His furious intervention contrasts with the reaction of President Bill Clinton during an even higher-stakes confrontation in Florida, the bitterly contested recount in the 2000 presidential election, eventually handed to George W. Bush over Democrat Al Gore by the Supreme Court.
Clinton took steps to avoid politicizing the process, reasoning that America's system depended on him staying out of it.
"I don't think I should be involved in that," Clinton said soon after the disputed election.
Trump's intervention 18 years later is one reason why his critics fear he is oblivious or disdainful of traditional norms governing presidential behavior.
Lashing out at scrutiny
The Democratic capture of the House guarantees an uncomfortable period of investigation and oversight for the White House that the Republican majority deemed unnecessary during his first two years in office.

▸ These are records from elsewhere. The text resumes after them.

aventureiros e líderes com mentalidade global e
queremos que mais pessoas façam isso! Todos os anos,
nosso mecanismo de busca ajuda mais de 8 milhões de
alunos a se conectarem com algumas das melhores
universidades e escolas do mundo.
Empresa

"They can play that game, but we can play it better, because we have a thing called the United States Senate," Trump said during a Wednesday news conference.
In the latest worrying sign for the President, top Democrat Rep. Jerrold Nadler told Jake Tapper on "State of the Union" that Democrats would examine hush payments to women who allege past affairs with Trump that may infringe campaign finance laws.
"That might very well be an impeachable offense," Nadler said.
Trump has denied the alleged affairs.
The President already reacted with fury to the notion of a new era of scrutiny from Democrats, promising a "warlike" posture if it took place, and hinted he could use the mechanisms of government to investigate them during a news conference last week.
The President also acted in a way many observers fear raises First Amendment questions by taking the unprecedented step of confiscating Acosta's permanent White House press pass after he questioned the President on the migrant caravan.
How deep is the crisis?
Events of the last few days point clearly to an escalating challenge by the White House to political conventions and guardrails, one that could further sharpen if Trump's reshuffle of top officials rids him of remaining restraining influences.
It is more difficult to assess whether the President's actions have already tipped the nation into a constitutional crisis or whether the system of checks and balances has kept him on the right side of that line.
After all, two years after he was elected, voters did decide to introduce new accountability in Washington with a Democratic House after Republicans gave no sign they were willing to rein in the President's excesses.
The courts have tempered some of Trump's most radical ideas, watering down a Muslim travel ban he authored early in his presidency. Trump's new use of executive power to limit asylum claims, in an apparent contravention of international law, will soon get its own day in court.
But political systems need to be nurtured constantly if they are to remain healthy. And the President's rhetoric on the Florida controversy especially seems to edge close to the danger zone.
One veteran observer, Leon Panetta, a former White House chief of staff for Clinton and defense secretary under President Barack Obama, believes the nation's institutions are standing firm.
"I think ultimately the institutions that our forefathers put in place are strong enough to be able to survive any administration," Panetta said Thursday on "The Situation Room."
But the fact that the question is even relevant is testimony to the darkening mood in Washington.